Aim of the exercise
Only one stretch of the data below is needed. Output the lines from the one with "場合も、時短に応じれば協力金の対象となると聞いてい" up to and including the one with "командой создателей проекта он побывал...", exactly as they stand.

Recorded data:
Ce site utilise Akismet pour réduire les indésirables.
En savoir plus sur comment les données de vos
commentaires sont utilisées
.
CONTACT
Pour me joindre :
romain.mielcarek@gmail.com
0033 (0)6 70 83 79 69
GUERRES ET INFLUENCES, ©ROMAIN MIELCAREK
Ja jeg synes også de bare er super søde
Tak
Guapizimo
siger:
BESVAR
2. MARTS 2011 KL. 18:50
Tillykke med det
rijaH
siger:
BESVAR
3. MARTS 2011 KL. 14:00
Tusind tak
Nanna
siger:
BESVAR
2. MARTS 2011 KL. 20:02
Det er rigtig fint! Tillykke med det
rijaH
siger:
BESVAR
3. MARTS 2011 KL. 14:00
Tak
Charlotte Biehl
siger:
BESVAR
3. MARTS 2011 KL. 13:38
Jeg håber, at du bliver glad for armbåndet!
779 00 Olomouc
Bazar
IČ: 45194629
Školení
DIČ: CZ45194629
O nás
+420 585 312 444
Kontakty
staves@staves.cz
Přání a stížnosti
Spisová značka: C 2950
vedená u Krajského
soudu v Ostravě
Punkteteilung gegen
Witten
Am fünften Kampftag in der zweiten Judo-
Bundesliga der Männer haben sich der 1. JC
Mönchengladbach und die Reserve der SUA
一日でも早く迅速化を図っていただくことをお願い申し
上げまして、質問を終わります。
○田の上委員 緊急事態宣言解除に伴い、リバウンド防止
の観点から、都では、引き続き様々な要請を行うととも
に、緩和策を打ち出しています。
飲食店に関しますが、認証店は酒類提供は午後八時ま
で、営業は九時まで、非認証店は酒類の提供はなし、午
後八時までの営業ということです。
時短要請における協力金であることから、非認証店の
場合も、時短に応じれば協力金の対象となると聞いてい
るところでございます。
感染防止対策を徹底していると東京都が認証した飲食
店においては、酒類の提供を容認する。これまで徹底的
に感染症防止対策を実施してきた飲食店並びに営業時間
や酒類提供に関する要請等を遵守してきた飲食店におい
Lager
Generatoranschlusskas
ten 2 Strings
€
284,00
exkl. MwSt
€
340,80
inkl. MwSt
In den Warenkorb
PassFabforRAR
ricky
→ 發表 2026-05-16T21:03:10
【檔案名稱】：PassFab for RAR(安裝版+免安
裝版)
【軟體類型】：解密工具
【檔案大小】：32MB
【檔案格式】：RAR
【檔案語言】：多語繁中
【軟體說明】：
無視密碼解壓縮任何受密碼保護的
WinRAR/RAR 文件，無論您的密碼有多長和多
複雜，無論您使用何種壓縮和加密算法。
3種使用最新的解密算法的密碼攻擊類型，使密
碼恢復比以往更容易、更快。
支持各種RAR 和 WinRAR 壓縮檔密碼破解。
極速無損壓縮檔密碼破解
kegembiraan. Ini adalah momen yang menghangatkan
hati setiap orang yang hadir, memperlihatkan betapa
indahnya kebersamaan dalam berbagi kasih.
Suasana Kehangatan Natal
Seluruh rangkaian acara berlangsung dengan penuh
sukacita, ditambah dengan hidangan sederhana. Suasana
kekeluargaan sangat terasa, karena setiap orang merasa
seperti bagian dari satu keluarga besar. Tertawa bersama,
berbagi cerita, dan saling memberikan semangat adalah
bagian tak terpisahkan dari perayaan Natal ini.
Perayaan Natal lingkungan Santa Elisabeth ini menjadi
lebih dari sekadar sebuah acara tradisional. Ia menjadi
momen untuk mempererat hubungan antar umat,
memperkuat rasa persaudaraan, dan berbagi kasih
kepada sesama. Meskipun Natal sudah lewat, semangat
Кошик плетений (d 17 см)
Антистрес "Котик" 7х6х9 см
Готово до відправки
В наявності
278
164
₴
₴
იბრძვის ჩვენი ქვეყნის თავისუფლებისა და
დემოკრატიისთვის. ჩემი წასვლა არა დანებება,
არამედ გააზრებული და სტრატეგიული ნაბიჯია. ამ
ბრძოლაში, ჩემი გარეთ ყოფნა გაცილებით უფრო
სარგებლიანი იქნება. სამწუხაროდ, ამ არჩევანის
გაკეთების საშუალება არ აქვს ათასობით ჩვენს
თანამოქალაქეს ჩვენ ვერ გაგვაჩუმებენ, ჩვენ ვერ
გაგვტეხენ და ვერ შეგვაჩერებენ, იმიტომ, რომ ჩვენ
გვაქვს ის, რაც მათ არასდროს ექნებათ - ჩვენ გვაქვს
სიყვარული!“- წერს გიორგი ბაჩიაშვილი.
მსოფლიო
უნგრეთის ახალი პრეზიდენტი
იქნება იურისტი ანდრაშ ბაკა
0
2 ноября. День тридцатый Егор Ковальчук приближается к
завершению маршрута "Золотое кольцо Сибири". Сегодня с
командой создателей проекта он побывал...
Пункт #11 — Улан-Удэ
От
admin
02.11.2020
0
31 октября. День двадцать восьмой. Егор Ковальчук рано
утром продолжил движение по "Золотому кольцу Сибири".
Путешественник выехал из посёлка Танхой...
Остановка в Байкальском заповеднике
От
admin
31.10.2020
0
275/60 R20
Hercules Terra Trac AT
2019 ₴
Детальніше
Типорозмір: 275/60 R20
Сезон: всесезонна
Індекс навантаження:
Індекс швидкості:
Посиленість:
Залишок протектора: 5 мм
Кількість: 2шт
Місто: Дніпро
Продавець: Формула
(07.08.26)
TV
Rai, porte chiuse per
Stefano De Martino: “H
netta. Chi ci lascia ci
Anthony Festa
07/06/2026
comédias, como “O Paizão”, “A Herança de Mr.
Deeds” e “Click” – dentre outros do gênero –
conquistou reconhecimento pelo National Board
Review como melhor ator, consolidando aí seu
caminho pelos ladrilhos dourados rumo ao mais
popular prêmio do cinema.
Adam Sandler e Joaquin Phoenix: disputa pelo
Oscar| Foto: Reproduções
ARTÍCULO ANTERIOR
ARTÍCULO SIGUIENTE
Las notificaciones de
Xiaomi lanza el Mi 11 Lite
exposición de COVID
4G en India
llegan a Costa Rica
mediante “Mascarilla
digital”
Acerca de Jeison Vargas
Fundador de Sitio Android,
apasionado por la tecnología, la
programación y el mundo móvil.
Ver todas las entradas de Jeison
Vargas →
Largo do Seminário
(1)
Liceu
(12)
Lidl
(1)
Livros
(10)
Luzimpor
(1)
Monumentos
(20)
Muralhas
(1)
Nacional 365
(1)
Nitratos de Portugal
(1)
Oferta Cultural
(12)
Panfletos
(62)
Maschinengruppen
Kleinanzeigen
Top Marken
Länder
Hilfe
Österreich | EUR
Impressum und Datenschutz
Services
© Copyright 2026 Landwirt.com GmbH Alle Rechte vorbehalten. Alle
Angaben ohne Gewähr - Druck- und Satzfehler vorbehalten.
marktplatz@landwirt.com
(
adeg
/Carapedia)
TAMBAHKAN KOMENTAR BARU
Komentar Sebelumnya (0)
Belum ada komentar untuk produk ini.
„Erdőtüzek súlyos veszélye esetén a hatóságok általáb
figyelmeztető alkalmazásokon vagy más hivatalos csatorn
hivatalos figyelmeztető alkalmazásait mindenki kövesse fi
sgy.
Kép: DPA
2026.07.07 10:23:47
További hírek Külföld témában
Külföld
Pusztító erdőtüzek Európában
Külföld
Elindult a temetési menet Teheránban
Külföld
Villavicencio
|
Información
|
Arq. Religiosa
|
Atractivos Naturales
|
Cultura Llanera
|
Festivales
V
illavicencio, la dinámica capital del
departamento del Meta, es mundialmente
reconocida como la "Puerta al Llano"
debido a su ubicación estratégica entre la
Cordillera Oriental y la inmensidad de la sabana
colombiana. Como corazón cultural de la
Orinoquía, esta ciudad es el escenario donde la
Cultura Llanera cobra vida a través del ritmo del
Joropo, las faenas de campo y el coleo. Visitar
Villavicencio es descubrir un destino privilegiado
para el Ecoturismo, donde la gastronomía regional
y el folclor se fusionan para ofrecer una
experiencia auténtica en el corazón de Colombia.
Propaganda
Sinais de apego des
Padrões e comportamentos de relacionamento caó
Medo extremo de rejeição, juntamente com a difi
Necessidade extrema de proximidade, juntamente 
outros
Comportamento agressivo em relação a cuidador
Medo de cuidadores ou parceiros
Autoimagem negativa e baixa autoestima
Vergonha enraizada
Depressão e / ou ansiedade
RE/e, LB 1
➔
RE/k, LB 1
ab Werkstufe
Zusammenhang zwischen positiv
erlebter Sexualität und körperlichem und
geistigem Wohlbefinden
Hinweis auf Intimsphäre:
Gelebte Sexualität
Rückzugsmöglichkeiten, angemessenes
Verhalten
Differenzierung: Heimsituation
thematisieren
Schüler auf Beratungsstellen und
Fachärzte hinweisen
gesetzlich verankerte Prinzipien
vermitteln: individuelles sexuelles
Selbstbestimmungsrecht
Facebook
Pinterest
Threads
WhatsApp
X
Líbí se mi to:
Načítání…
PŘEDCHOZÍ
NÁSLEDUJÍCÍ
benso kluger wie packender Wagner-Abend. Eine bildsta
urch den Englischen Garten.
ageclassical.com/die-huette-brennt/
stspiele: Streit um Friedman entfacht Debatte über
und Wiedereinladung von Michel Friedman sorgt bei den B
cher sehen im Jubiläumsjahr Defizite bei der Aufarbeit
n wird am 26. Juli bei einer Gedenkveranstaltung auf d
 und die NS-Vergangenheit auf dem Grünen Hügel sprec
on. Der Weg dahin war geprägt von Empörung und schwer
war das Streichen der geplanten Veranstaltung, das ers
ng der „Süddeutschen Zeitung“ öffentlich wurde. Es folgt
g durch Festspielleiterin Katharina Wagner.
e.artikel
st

Answer section
場合も、時短に応じれば協力金の対象となると聞いてい
るところでございます。
感染防止対策を徹底していると東京都が認証した飲食
店においては、酒類の提供を容認する。これまで徹底的
に感染症防止対策を実施してきた飲食店並びに営業時間
や酒類提供に関する要請等を遵守してきた飲食店におい
Lager
Generatoranschlusskas
ten 2 Strings
€
284,00
exkl. MwSt
€
340,80
inkl. MwSt
In den Warenkorb
PassFabforRAR
ricky
→ 發表 2026-05-16T21:03:10
【檔案名稱】：PassFab for RAR(安裝版+免安
裝版)
【軟體類型】：解密工具
【檔案大小】：32MB
【檔案格式】：RAR
【檔案語言】：多語繁中
【軟體說明】：
無視密碼解壓縮任何受密碼保護的
WinRAR/RAR 文件，無論您的密碼有多長和多
複雜，無論您使用何種壓縮和加密算法。
3種使用最新的解密算法的密碼攻擊類型，使密
碼恢復比以往更容易、更快。
支持各種RAR 和 WinRAR 壓縮檔密碼破解。
極速無損壓縮檔密碼破解
kegembiraan. Ini adalah momen yang menghangatkan
hati setiap orang yang hadir, memperlihatkan betapa
indahnya kebersamaan dalam berbagi kasih.
Suasana Kehangatan Natal
Seluruh rangkaian acara berlangsung dengan penuh
sukacita, ditambah dengan hidangan sederhana. Suasana
kekeluargaan sangat terasa, karena setiap orang merasa
seperti bagian dari satu keluarga besar. Tertawa bersama,
berbagi cerita, dan saling memberikan semangat adalah
bagian tak terpisahkan dari perayaan Natal ini.
Perayaan Natal lingkungan Santa Elisabeth ini menjadi
lebih dari sekadar sebuah acara tradisional. Ia menjadi
momen untuk mempererat hubungan antar umat,
memperkuat rasa persaudaraan, dan berbagi kasih
kepada sesama. Meskipun Natal sudah lewat, semangat
Кошик плетений (d 17 см)
Антистрес "Котик" 7х6х9 см
Готово до відправки
В наявності
278
164
₴
₴
იბრძვის ჩვენი ქვეყნის თავისუფლებისა და
დემოკრატიისთვის. ჩემი წასვლა არა დანებება,
არამედ გააზრებული და სტრატეგიული ნაბიჯია. ამ
ბრძოლაში, ჩემი გარეთ ყოფნა გაცილებით უფრო
სარგებლიანი იქნება. სამწუხაროდ, ამ არჩევანის
გაკეთების საშუალება არ აქვს ათასობით ჩვენს
თანამოქალაქეს ჩვენ ვერ გაგვაჩუმებენ, ჩვენ ვერ
გაგვტეხენ და ვერ შეგვაჩერებენ, იმიტომ, რომ ჩვენ
გვაქვს ის, რაც მათ არასდროს ექნებათ - ჩვენ გვაქვს
სიყვარული!“- წერს გიორგი ბაჩიაშვილი.
მსოფლიო
უნგრეთის ახალი პრეზიდენტი
იქნება იურისტი ანდრაშ ბაკა
0
2 ноября. День тридцатый Егор Ковальчук приближается к
завершению маршрута "Золотое кольцо Сибири". Сегодня с
командой создателей проекта он побывал...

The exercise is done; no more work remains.